A few days ago, four Philippine Air Force (PAF) personnel figured in an accident after their vehicle slammed into the concrete barrier along the EDSA tunnel in P. Tuazon in Quezon City. Three succumbed to their injuries. The lone survivor, who was driving the vehicle, was found to have been intoxicated after he was subjected to a breathalyzer test.

This, along with the 437 (and counting) accidents involving concrete barriers in EDSA has prompted the Metropolitan Manila Development Authority (MMDA) to study the possibility of replacing these concrete separators with safer materials like plastic bollards.

MMDA eyes replacing concrete barriers with bollards image

During a briefing yesterday, February 21, 2022, MMDA Officer-in-Charge, General Manager, Romando Artes, has said that aside from putting bollards in lieu of concrete barriers, the agency also wants to put up more safety signs along EDSA.

“We are studying the possibility of using bollards instead of concrete barriers and to increase [the number of] safety signs,” said Artes in Filipino.

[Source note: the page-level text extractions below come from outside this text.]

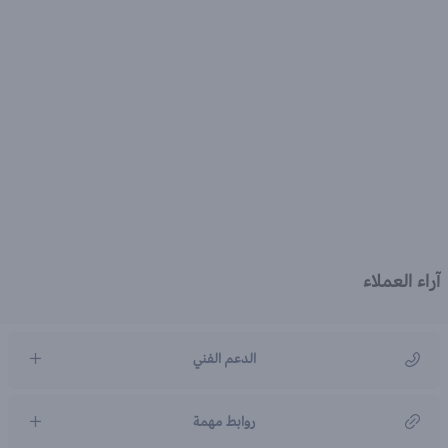
آراء العملاء
الدعم الفني
مركز رعاية العملاء
روابط مهمة
966920031211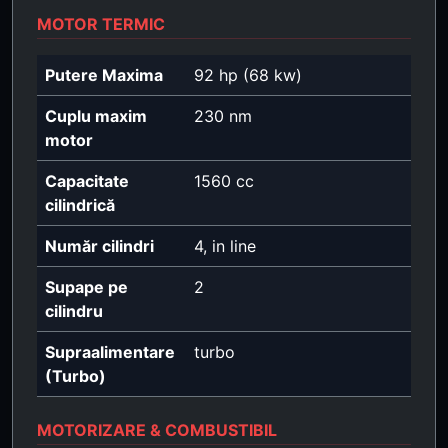
MOTOR TERMIC
Putere Maxima
92 hp (68 kw)
Cuplu maxim
230 nm
motor
Capacitate
1560 cc
cilindrică
Număr cilindri
4, in line
Supape pe
2
cilindru
Supraalimentare
turbo
(Turbo)
MOTORIZARE & COMBUSTIBIL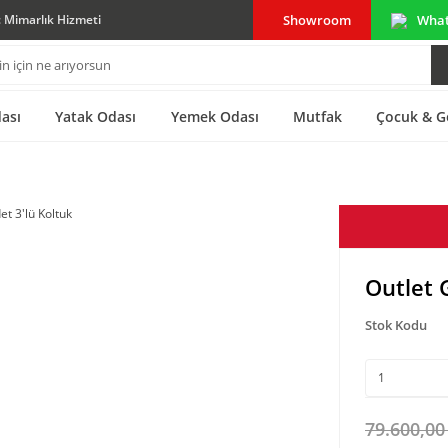
Showroom
Wha
ç Mimarlık Hizmeti
ası
Yatak Odası
Yemek Odası
Mutfak
Çocuk & G
Outlet 
Stok Kodu
79.600,00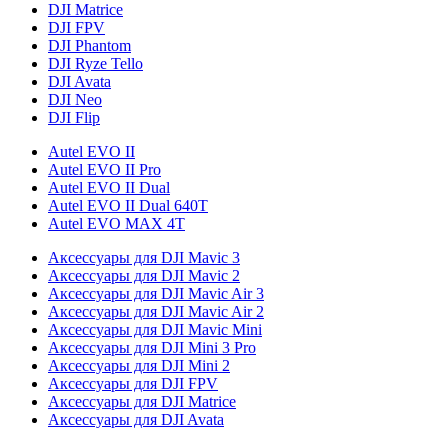
DJI Matrice
DJI FPV
DJI Phantom
DJI Ryze Tello
DJI Avata
DJI Neo
DJI Flip
Autel EVO II
Autel EVO II Pro
Autel EVO II Dual
Autel EVO II Dual 640T
Autel EVO MAX 4T
Аксессуары для DJI Mavic 3
Аксессуары для DJI Mavic 2
Аксессуары для DJI Mavic Air 3
Аксессуары для DJI Mavic Air 2
Аксессуары для DJI Mavic Mini
Аксессуары для DJI Mini 3 Pro
Аксессуары для DJI Mini 2
Аксессуары для DJI FPV
Аксессуары для DJI Matrice
Аксессуары для DJI Avata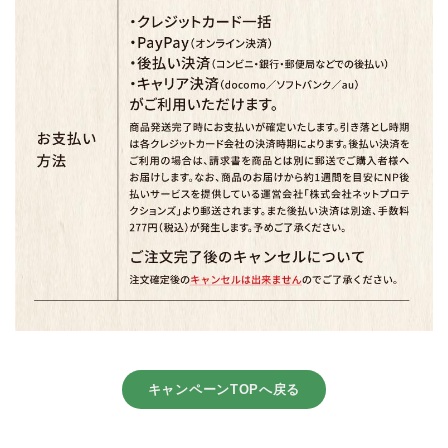
キャンペーンTOPへ戻る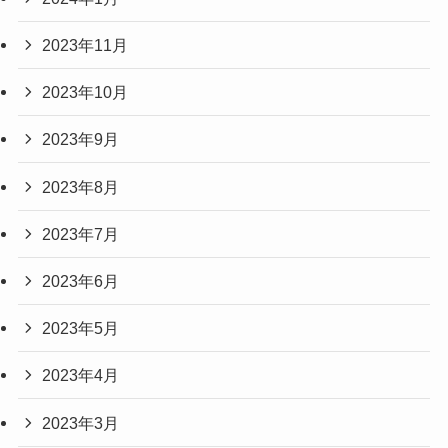
2023年11月
2023年10月
2023年9月
2023年8月
2023年7月
2023年6月
2023年5月
2023年4月
2023年3月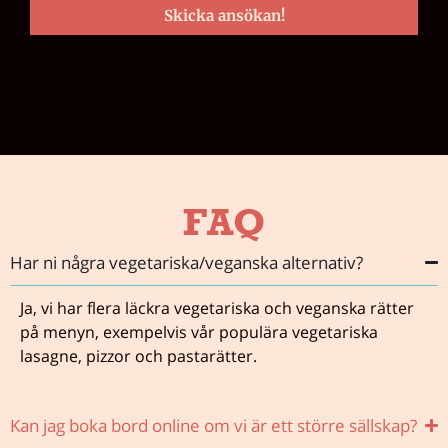
Skicka ansökan!
FAQ
Har ni några vegetariska/veganska alternativ?
Ja, vi har flera läckra vegetariska och veganska rätter
på menyn, exempelvis vår populära vegetariska
lasagne, pizzor och pastarätter.
Kan jag boka bord online om vi är ett större sällskap?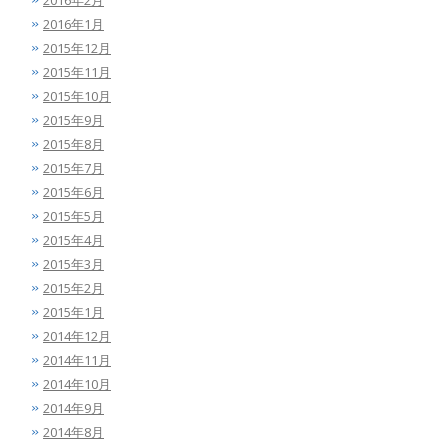
2016年2月
2016年1月
2015年12月
2015年11月
2015年10月
2015年9月
2015年8月
2015年7月
2015年6月
2015年5月
2015年4月
2015年3月
2015年2月
2015年1月
2014年12月
2014年11月
2014年10月
2014年9月
2014年8月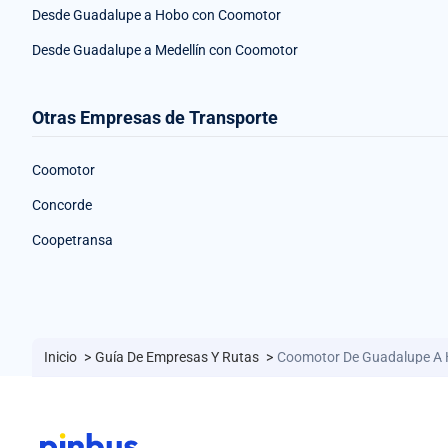
Desde Guadalupe a Hobo con Coomotor
Desde Guadalupe a Medellín con Coomotor
Otras Empresas de Transporte
Coomotor
Concorde
Coopetransa
Inicio
>
Guía De Empresas Y Rutas
>
Coomotor De Guadalupe A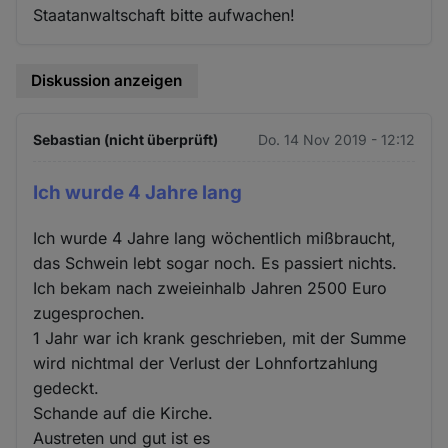
Staatanwaltschaft bitte aufwachen!
Diskussion anzeigen
Sebastian (nicht überprüft)
Do. 14 Nov 2019 - 12:12
Ich wurde 4 Jahre lang
Ich wurde 4 Jahre lang wöchentlich mißbraucht,
das Schwein lebt sogar noch. Es passiert nichts.
Ich bekam nach zweieinhalb Jahren 2500 Euro
zugesprochen.
1 Jahr war ich krank geschrieben, mit der Summe
wird nichtmal der Verlust der Lohnfortzahlung
gedeckt.
Schande auf die Kirche.
Austreten und gut ist es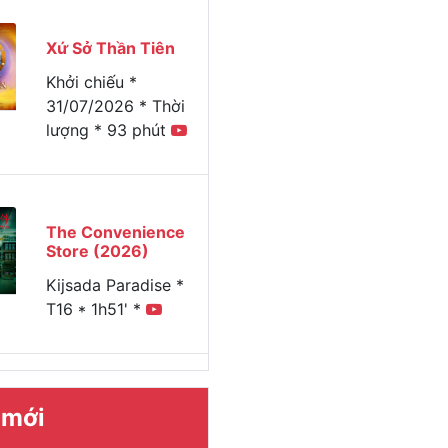
Xứ Sở Thần Tiên
Khởi chiếu *
31/07/2026 * Thời
lượng * 93 phút
The Convenience
Store (2026)
Kijsada Paradise *
T16 * 1h51' *
 mới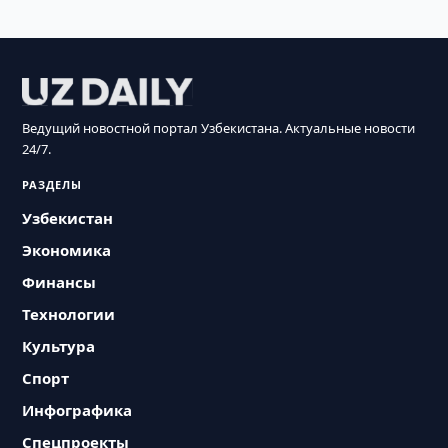
Ведущий новостной портал Узбекистана. Актуальные новости
24/7.
РАЗДЕЛЫ
Узбекистан
Экономика
Финансы
Технологии
Культура
Спорт
Инфографика
Спецпроекты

How about plastic barriers?

Different countries outside the Philippines use plastic barriers filled with water instead of concrete barriers. When a vehicle crashes on those plastic barriers, the water, and the barriers gradually slows down the vehicle as opposed to putting it to a dead stop. This way, injury and property damage are minimized.

When asked if the MMDA plans to use these plastic barriers, Artes simply said that these plastics are not efficient in doing the job of a concrete barrier and might just float away. “It’s the same when there’s water. It floats and it easily gets pushed when someone tries to enter the lane. It defeats the purpose of exclusivity of the bus lanes.” Artes.

While there is no doubt that these concrete barriers are road hazards, both to motorcyclists and closed vehicles alike, a big chunk of concrete barrier-related accidents involves drivers or riders that are distracted, have fallen asleep, and worse, were driving intoxicated.

If Filipino motorists are disciplined, do you think that concrete barriers separating the EDSA busway are even necessary?